Alexa, the AI-powered virtual assistant, has become a ubiquitous presence in millions of households worldwide. Moreover, Amazon Web has made investments in artificial intelligence and machine learning services. AI components in the business include Amazon Web Services, image and video analysis service Amazon Rekognition and a stake in EV company Rivian.
Should you invest in Amazon?
Amazon is expected to have a prosperous future in the long run. Despite a slowdown in online spending in 2022, the e-commerce market still has significant potential for growth. Last year, online sales made up 19.7% of all worldwide retail sales, with that figure expected to hit 24% in 2026. According to Grand View Research, the e-commerce market is forecast to have a compound annual growth rate (CAGR) of 14.7% until 2027. With Amazon’s leading market share of 37.8% in the U.S. e-commerce market, the company is in a strong position to generate significant profits in the future.

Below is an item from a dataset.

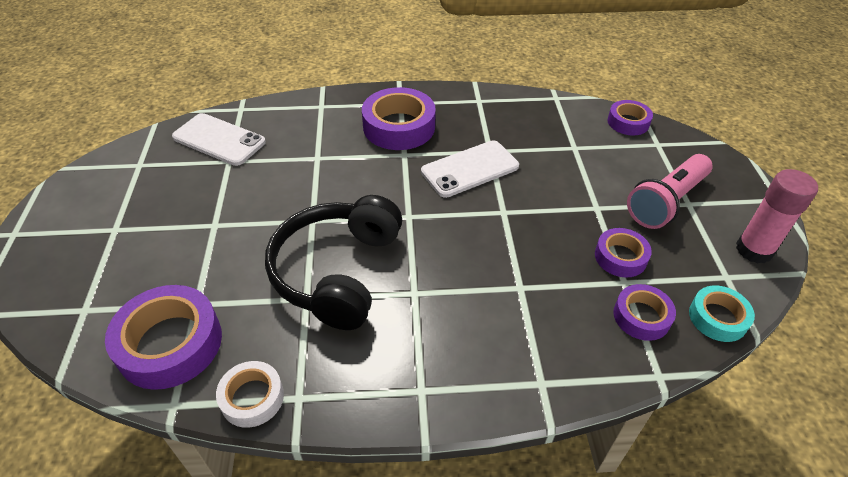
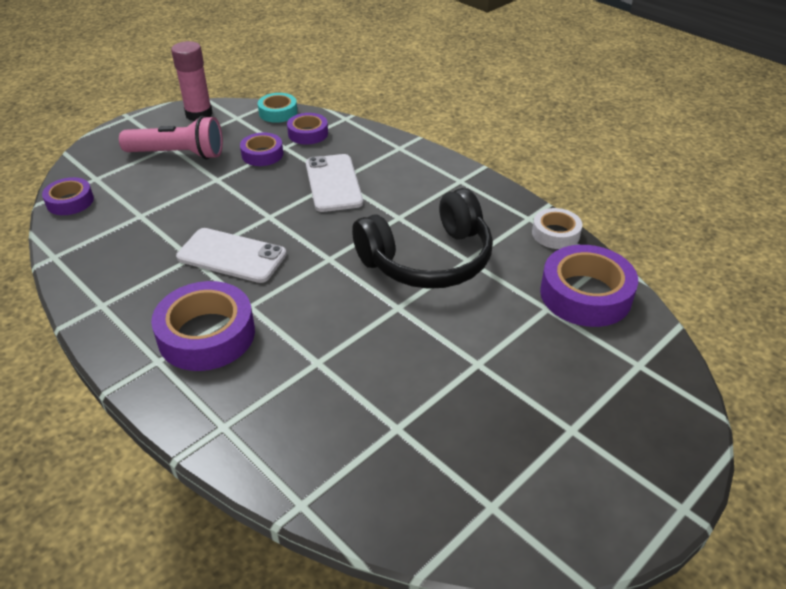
camera: 130 degrees left, 5 degrees down
white phone [172,113,266,166] -> white phone moved to [306,154,363,212]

In addition, Amazon has a lucrative position in cloud computing with Amazon Web Services (AWS). Grand View Research claims that the cloud computing market was worth $483.98 billion in 2022, and it expects it to grow at a CAGR of 14.1% through 2030.
In fact, the company already sees significant gains from the cloud market. Despite declines in its e-commerce earnings in 2022, AWS’ $22.8 billion in operating income, a year-over-year rise of 23%, kept the company growing amid macroeconomic headwinds.
Although Amazon shares are down 36% year over year, they have risen by 14% since January 1st. With considerable market share in two high-growth markets, it may be worth considering purchasing its shares while they are experiencing a dip.